Upbeat Business Forecast

Sept. 28, 2010

 

A "very good" year is forecast this year, led by rental dealers in Mid-South, South Atlantic and New England. Mountain dealers are less optimistic, however, forecasting only an "average" year.
Rental dealers did just below expectations in 2003, and better that 2002. Forecasts for 2004 return to pre-2001 levels.
Margins have begun to hold, after eroding for the past couple of years. The good news is fewer dealers expect to decrease margins, which will enable the industry to solidify current levels of profitability.

Rental dealers just missed the business year forecasts from last year, scoring an "average" year v. the "good" predicted. Dealers forecast 2004 to be a "very good" year. Although this year's survey went solely to members of the American Rental Association and to select members of the Associated Equipment Distributors, we feel confident certain trends can be extended.

Volume, for example, also fell short of expectations. Forecast was a net of 29 with 35 percent anticipating growth minus 9 percent expecting shrinking volume. Results for 2003 showed 36 percent growing volume, but 17 percent said it fell for a net of 19. A bullish 2004 is forecast, however, with 44 percent expecting volume to grow minus 2 percent declining for a net of 42.
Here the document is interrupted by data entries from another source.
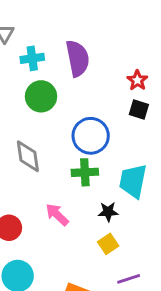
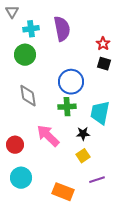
green circle: (41, 96) -> (25, 55), moved
pink arrow: (57, 215) -> (48, 136), size x1.4

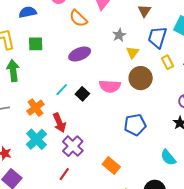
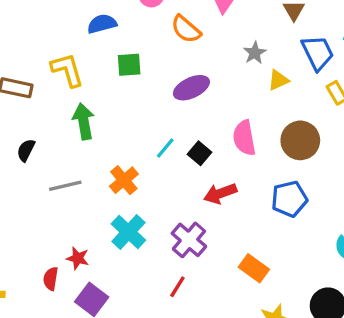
blue trapezoid: (157, 37) -> (318, 53), turned 140
green square: (36, 44) -> (129, 65), moved
yellow triangle: (133, 52) -> (278, 80), turned 32
brown circle: (141, 78) -> (300, 140), moved
pink semicircle: (110, 86) -> (244, 138), turned 80
red arrow: (59, 123) -> (220, 193), moved, turned 96

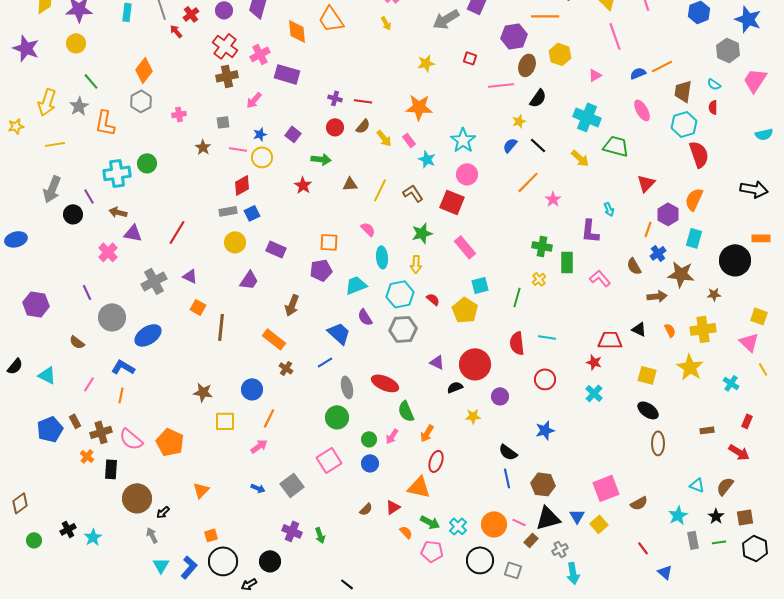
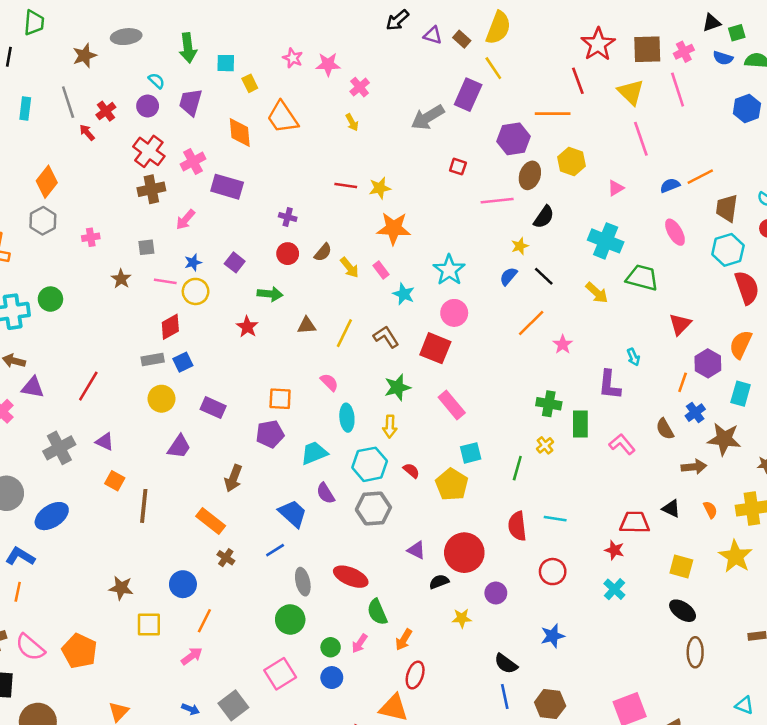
yellow star: (426, 63) -> (380, 188), moved
red line: (363, 101) -> (346, 185), moved

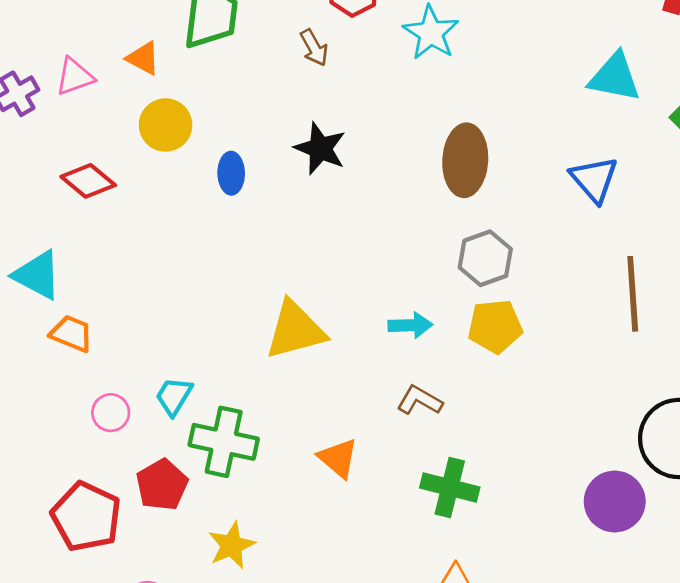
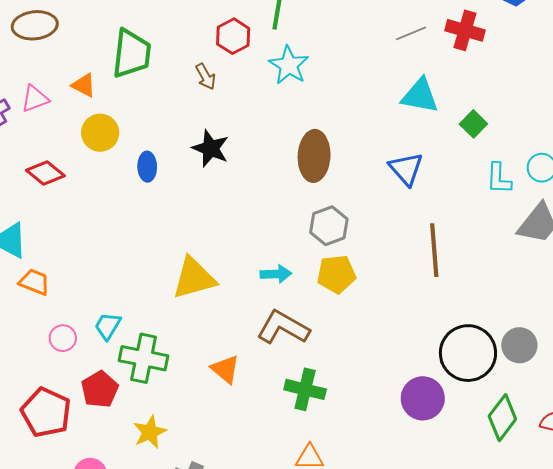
brown L-shape: (420, 400) -> (283, 327), size x1.6

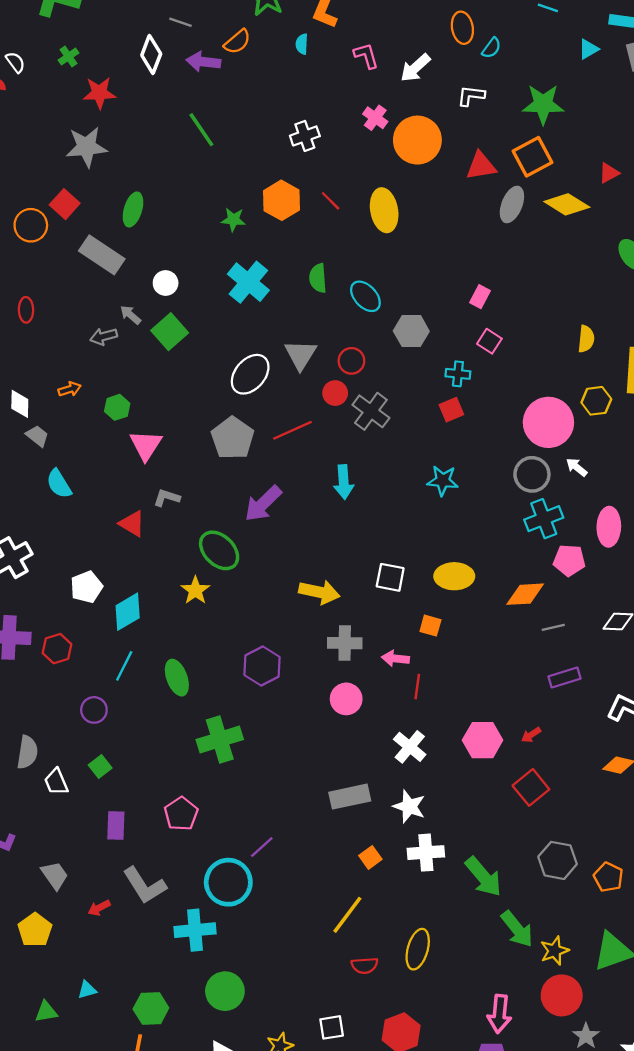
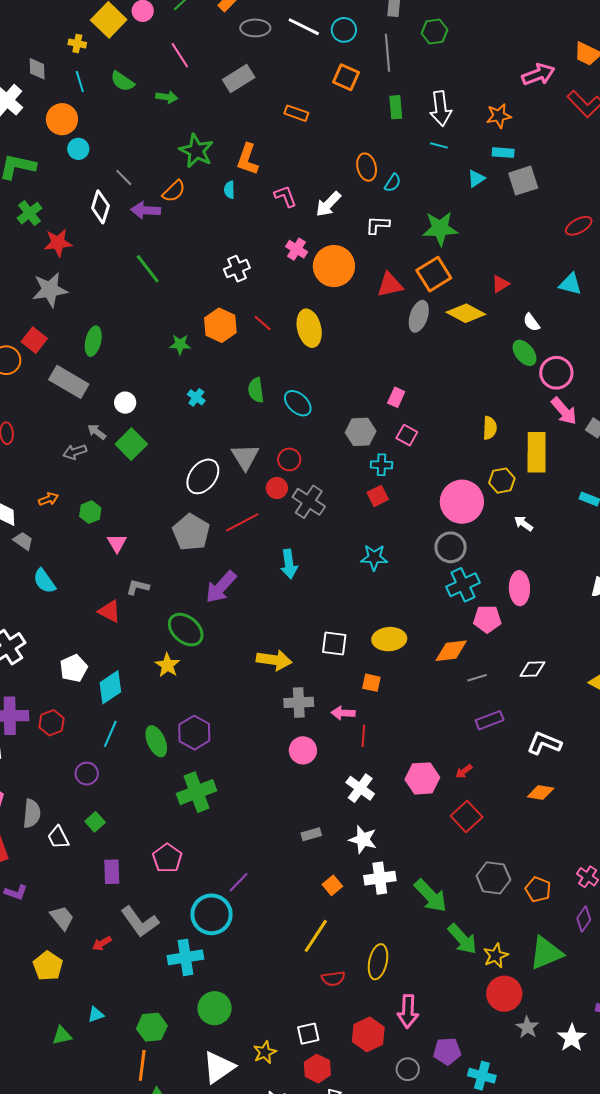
gray line: (180, 22) -> (124, 178), turned 30
green cross: (69, 57) -> (29, 213), size x1.4
cyan cross: (248, 282) -> (196, 397), size x0.5
gray hexagon: (411, 331) -> (361, 432), moved
pink triangle: (146, 445) -> (117, 543), size x0.7
white arrow: (577, 467) -> (524, 524), moved
purple hexagon: (262, 666) -> (194, 733), moved
gray rectangle: (350, 797) -> (311, 834), size x0.6
pink arrow: (499, 1014) -> (408, 1011), moved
Margins on short-term rentals seem to have leveled for rental dealers. Only 22 percent cited lower margins last year against 23 percent who still saw slippage. More than half of dealers, though, held steady on margins.

Prices remain the single greatest concern among rental dealers, with 24 percent citing it. Once more, though, dealers insist that they will raise rates. Some 43 percent say they will boost rates this year. Last year, only 27 percent were able to push through rate increases. Only 4 percent say they will decrease their rental rates this year, which is far fewer than have cited a similar strategy in years past.

Significant increases in short-term rentals were reported by 35 percent of rental dealers. Additional movement was seen in used-equipment sales, with 26 percent citing significant increases, and in service sales, 29 percent.